Can we identify features associated with complex mental health difficulties in primary care electronic health records.

Talk Code: 
10C.5
Presenter: 
Chris Burton
Co-authors: 
Ciarán McInerney, Phil Oliver, Vyv Huddy, Michelle Horspool
Author institutions: 
University of Sheffield, Sheffield Health & Social Care NHS Trust

Problem

Complex mental health difficulties, such as personality disorder and dysthymia are common in general practice consulters. However diagnosing and coding of these disorders in electronic health records is much lower than expected from population surveys. We aimed to identify features in primary care records which may be useful in promoting greater recognition of complex mental health difficulties. This presented major methodological challenges given the number and range of possibly relevant features and the anticipated large number of uncoded cases.

Approach

We analysed data from the Connected Bradford database, an anonymised primary care database of approximately 1.15M citizens. We used multiple approaches to generate a large set of features representing multi-level collections of patient attributes across time and dimensions of healthcare.
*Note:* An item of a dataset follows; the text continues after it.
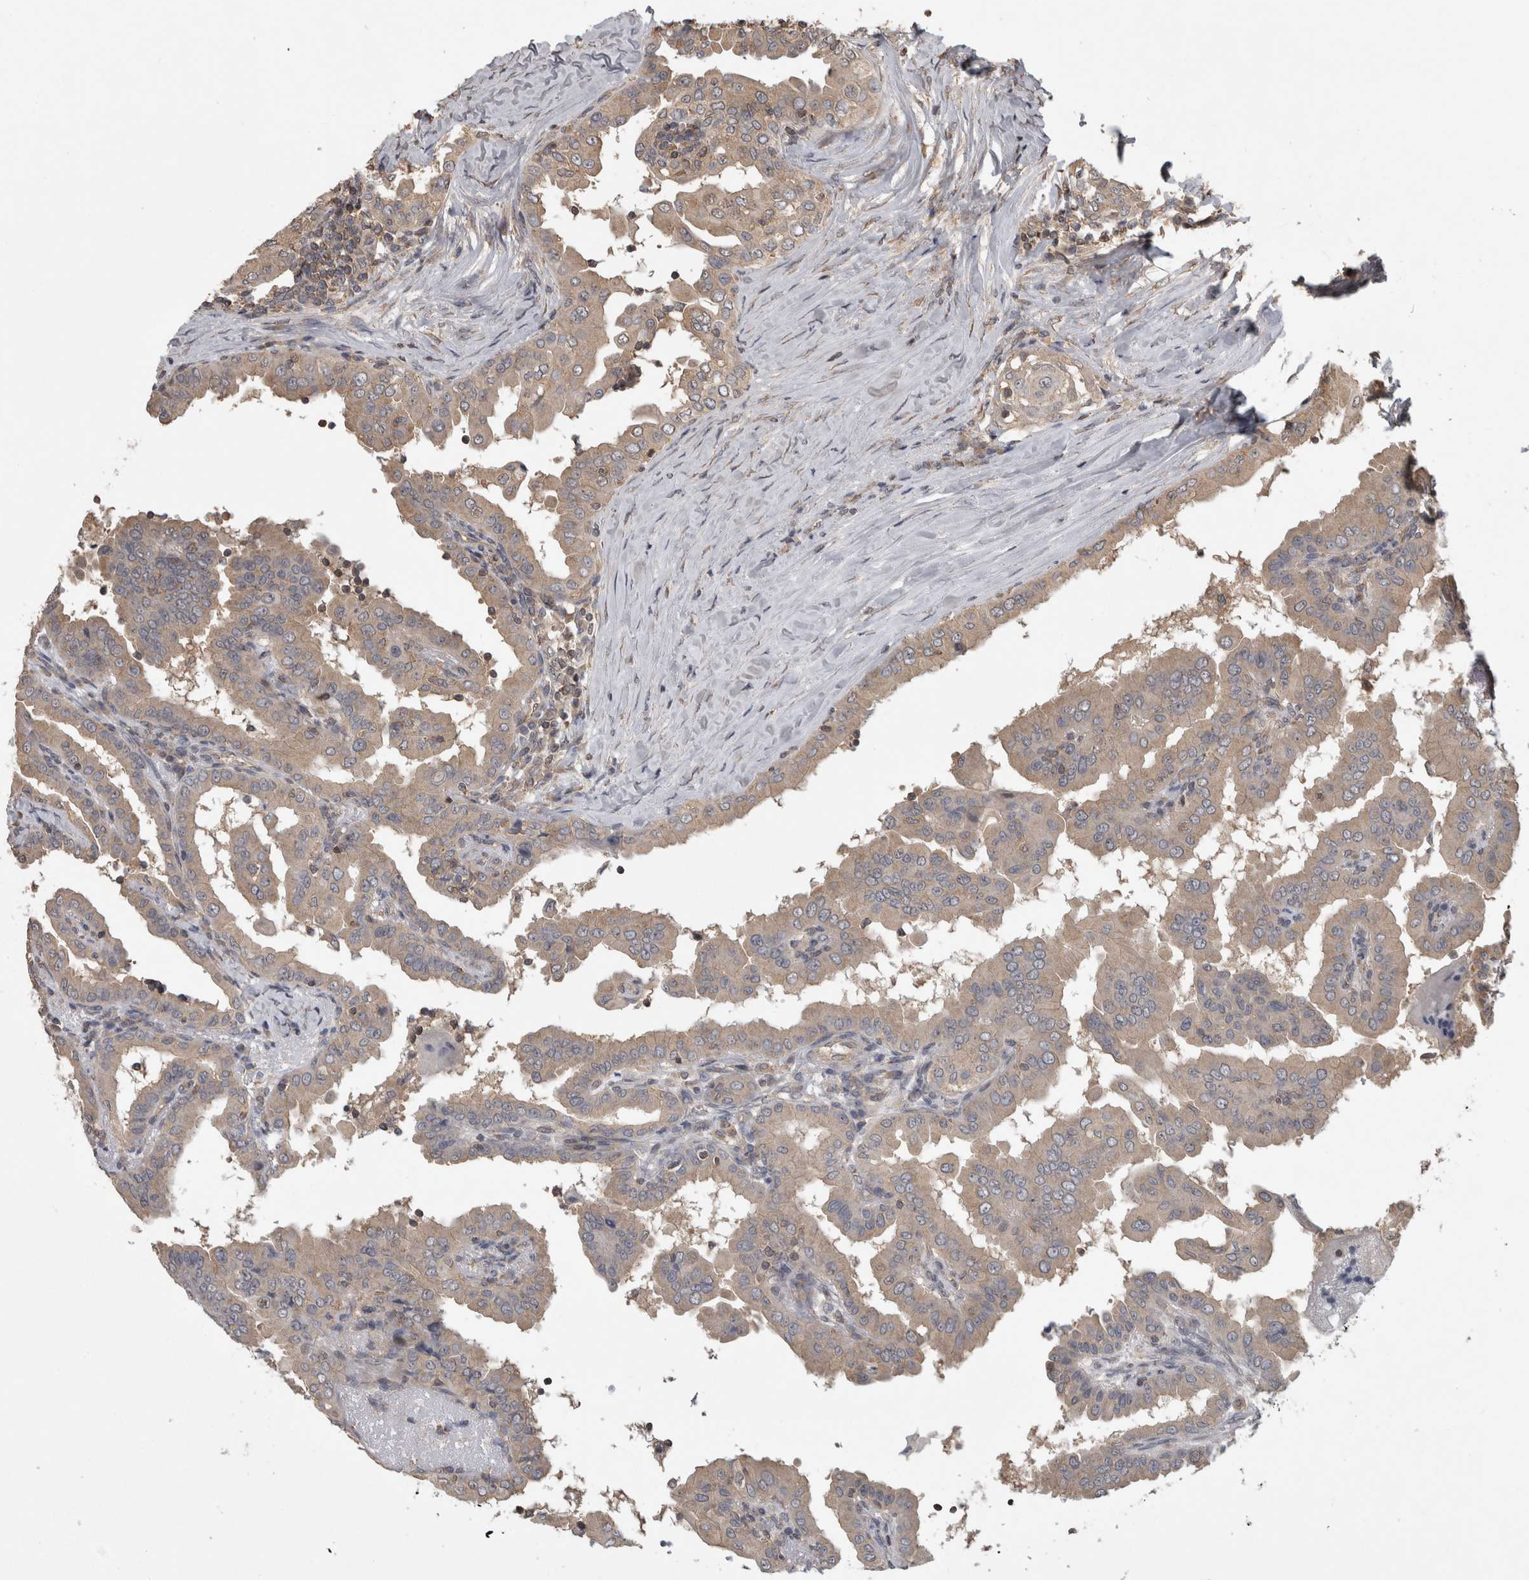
{"staining": {"intensity": "weak", "quantity": ">75%", "location": "cytoplasmic/membranous"}, "tissue": "thyroid cancer", "cell_type": "Tumor cells", "image_type": "cancer", "snomed": [{"axis": "morphology", "description": "Papillary adenocarcinoma, NOS"}, {"axis": "topography", "description": "Thyroid gland"}], "caption": "Protein staining demonstrates weak cytoplasmic/membranous positivity in approximately >75% of tumor cells in thyroid cancer (papillary adenocarcinoma).", "gene": "ATXN2", "patient": {"sex": "male", "age": 33}}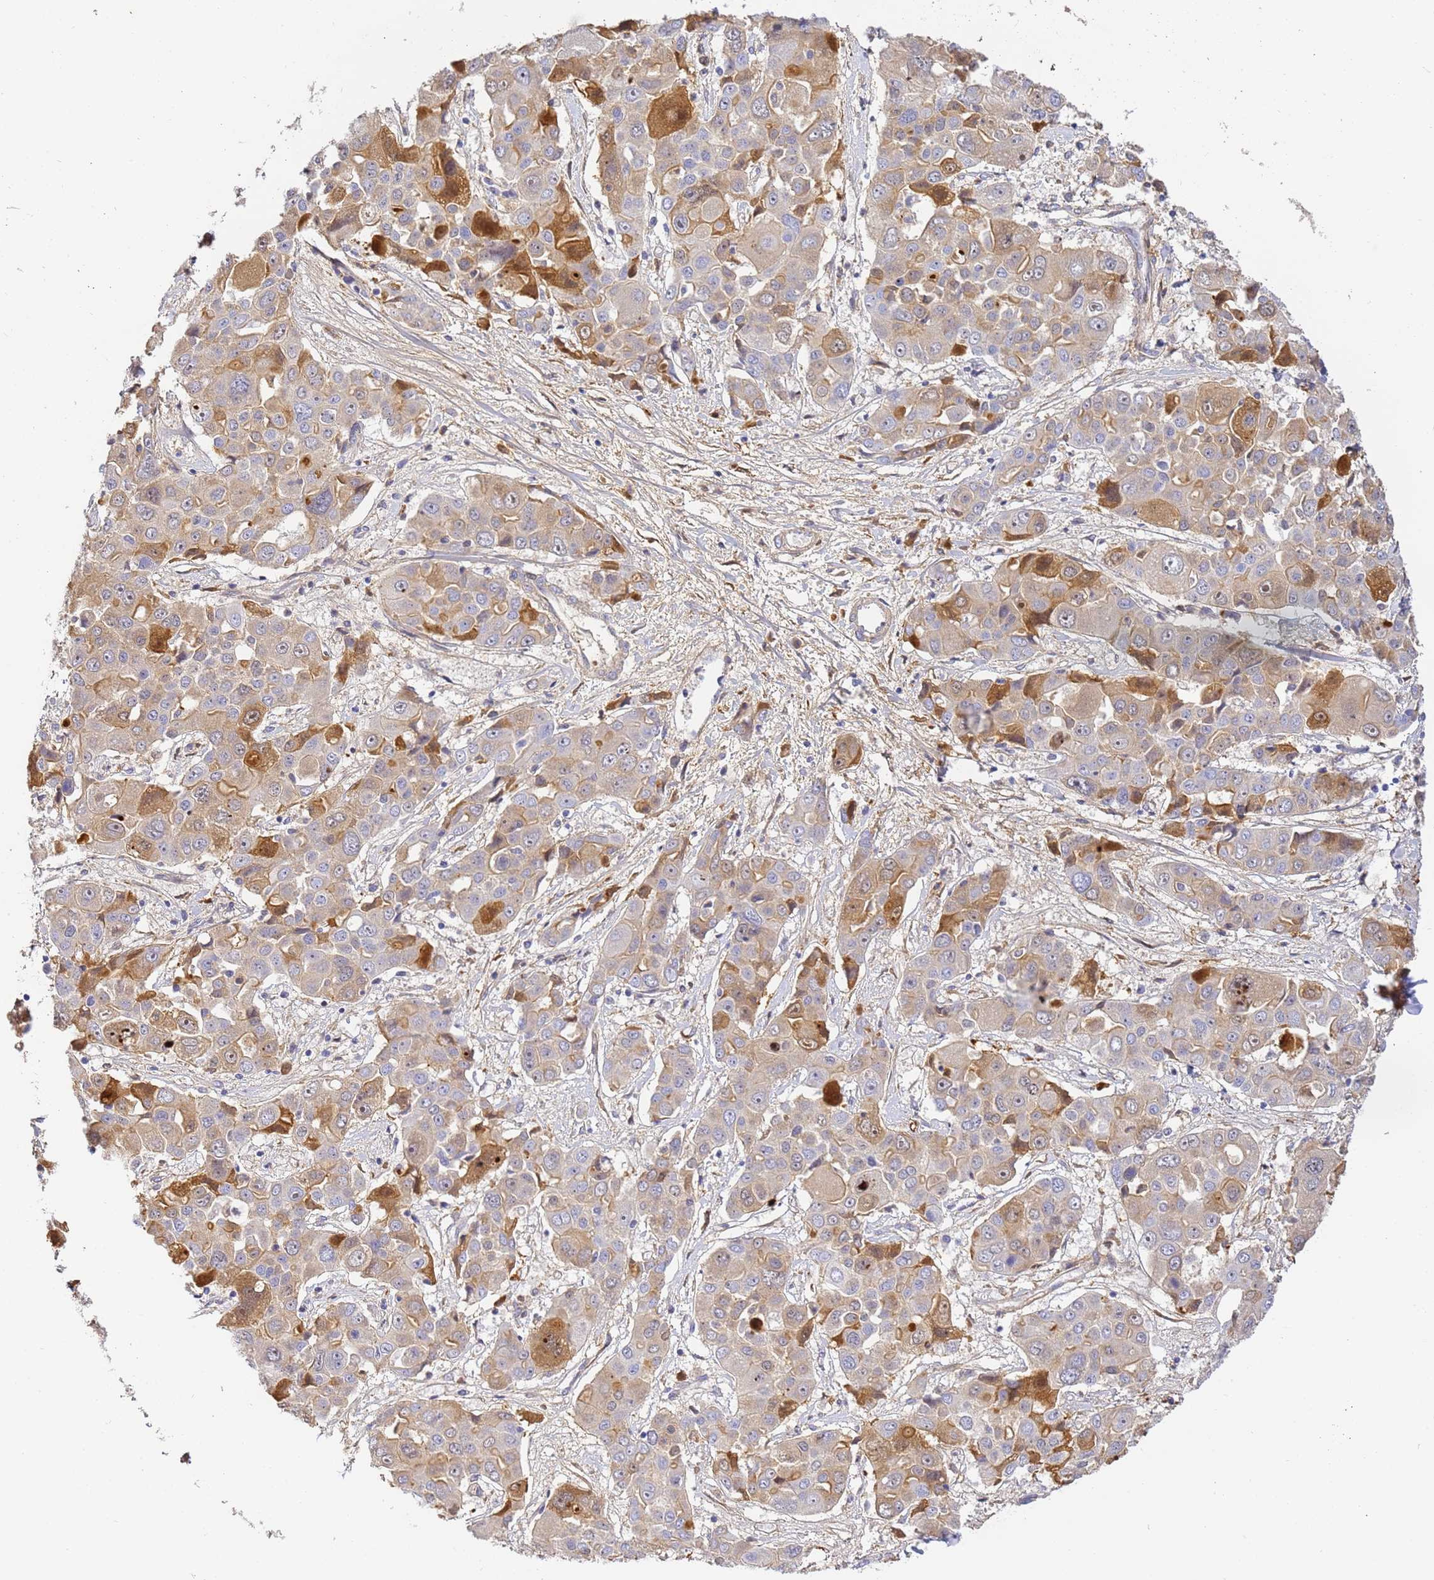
{"staining": {"intensity": "moderate", "quantity": "<25%", "location": "cytoplasmic/membranous"}, "tissue": "liver cancer", "cell_type": "Tumor cells", "image_type": "cancer", "snomed": [{"axis": "morphology", "description": "Cholangiocarcinoma"}, {"axis": "topography", "description": "Liver"}], "caption": "Cholangiocarcinoma (liver) was stained to show a protein in brown. There is low levels of moderate cytoplasmic/membranous positivity in about <25% of tumor cells. Using DAB (3,3'-diaminobenzidine) (brown) and hematoxylin (blue) stains, captured at high magnification using brightfield microscopy.", "gene": "CFH", "patient": {"sex": "male", "age": 67}}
Feature sets included antecedent and concurrent problems (psychiatric, social and medical), patterns of prescription and service use and temporal stability of attendance. These were tested individually and in combination. We analysed the relationship between features and diagnostic codes using scaled mutual information.

Findings

We identified 3,420 records with a diagnostic code for personality disorder or other complex mental health related diagnosis. This was 0.3% of the population compared to an expected prevalence of 3-5%. We generated >500,000 features. The most informative feature was count of unique psychiatric diagnoses. Other features were identified, including binary features (e.g. presence or absence of prescription for antipsychotic medication), continuous features (e.g. entropy of non-attendance) and counts of features (e.g. concerning behaviours such as self-harm & substance misuse). Several of these showed odds ratios >=5 or <=0.2 but low positive predictive value. We suggest this is due to the large number of “cases” being uncoded and, thus appearing as “controls”.

Consequences

Complex mental health difficulties are poorly coded. We demonstrated the feasibility of using information theoretic approaches to develop a large set of novel features in electronic health records. Ideally these should be tested in a more tightly defined cohort. While these features are currently insufficient for diagnosis, several can act as prompts to consider further diagnostic assessment.

Submitted by: 
Chris Burton
Funding acknowledgement: 
This study was funded by the National Institute for Health and Care Research (NIHR) under its Research for Patient Benefit (RfPB) Programme (Grant Reference Number NIHR203473). The views expressed are those of the author(s) and not necessarily those of the NIHR or the Department of Health and Social Care.